Big changes at the top – Luther’s take on the reshuffle

So Theresa May, the new Prime Minister, was supposed to be a ‘small c Conservative’? The reshuffle so far suggests otherwise. Her reshuffle made the night of the long knives look like a teddy bear’s picnic, with the corpses of Cabinet Ministers strewn across Westminster last night and today. As one former Cabinet Minister said to us, at least my corpse is in good company.

Last night’s changes were perhaps the most fascinating. If you had taken a look at a top team of Theresa May, Liam Fox, David Davis, Philip Hammond, Boris Johnson and Amber Rudd two years ago, you would have said it was very clearly Eurosceptic, with Boris and Amber Rudd the exceptions. Forget who campaigned for Remain or Brexit, this is a sceptic core group at the heart of government that really means Brexit. The focus on trade and industrial policy laid out by the new Prime Minister suggests they are preparing for life well outside of the Single Market, or any equivalent such as the EEA. Trade, investment and improved productivity are at the heart of her new political strategy and will need to be if the UK is to prosper.

Crucial to the success of this new political and economic strategy will be how Fox, Davis and Johnson work together. The Prime Minister won’t take kindly to politicking either amongst officials or their Ministers and the new teams have to get up and running seamlessly and quickly. The new Prime Minister is planning a very quick tour of European capitals within the next two weeks and her new teams will have to be well prepared to quickly follow-up on those discussions – not easy when the new Department for Exiting the European Union hasn’t yet got an office building (though we hear DECC’s offices are being sequestrated).

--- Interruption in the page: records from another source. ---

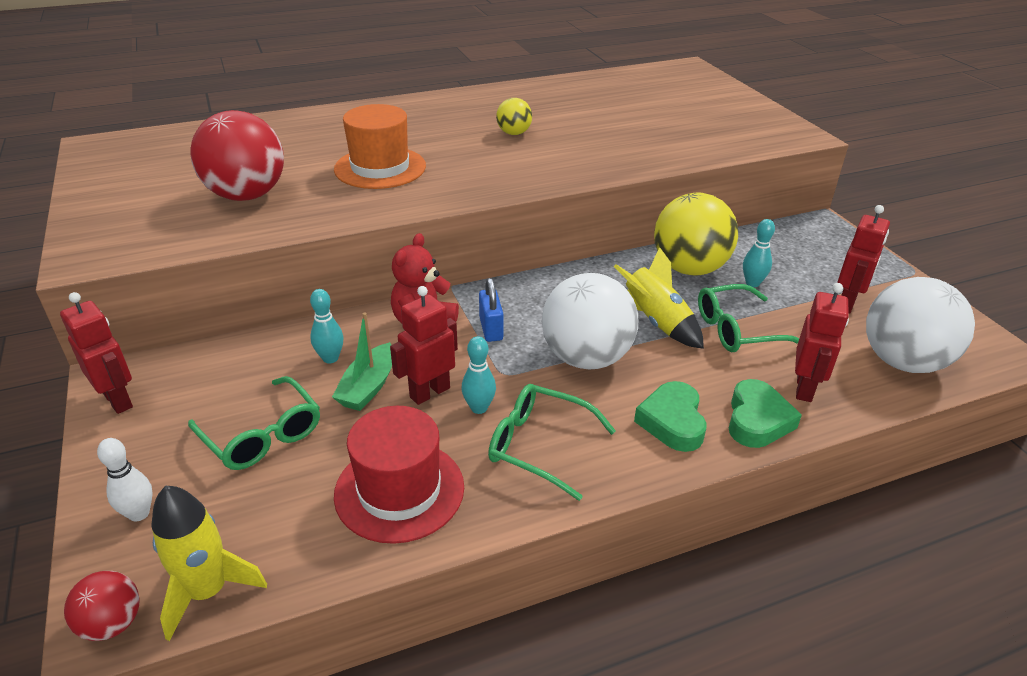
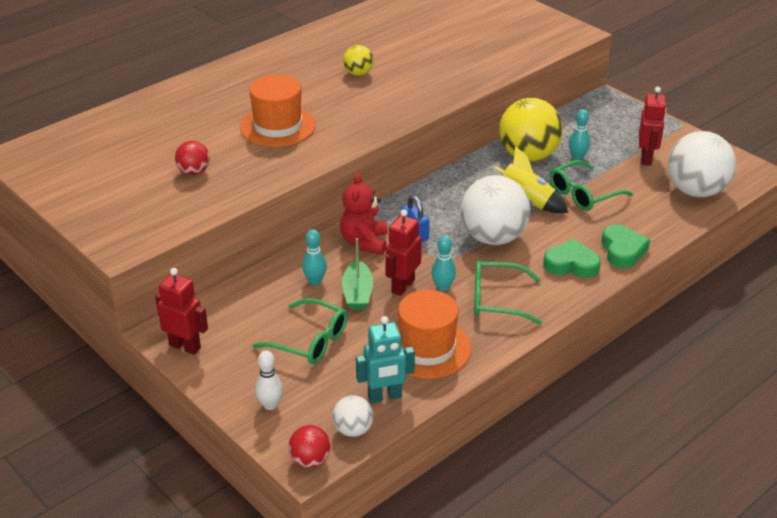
camera: 20 degrees left, 0 degrees up
yellow rocket [151,486,267,641] -> white ball [333,395,374,437]
red ball [191,110,284,201] -> red ball [175,141,210,175], size x0.49
red hat [334,406,464,544] -> orange hat [397,290,471,379]
green heart [634,381,707,452] -> green heart turned 120 degrees clockwise [543,239,601,278]
red robot [795,283,849,402] -> none
none -> turquoise robot [356,316,415,403]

Theresa May clearly thought she needed to move quickly to establish her new team, but she has left some unhappy people on the backbenches at a time when she only has a majority of 12.  She will need all the help of Gavin Williamson, David Cameron’s former PPS and now Chief Whip to cajole them into line.

So major changes, but should we have expected anything else? The new Cabinet has some of the biggest challenges the country has faced since the Second World War.  It could never have been business as usual and the Prime Minister has proven that. The last two days was the easy bit though. They now have to deliver, with a new team, requiring new skills in an entirely different political environment. A tall order.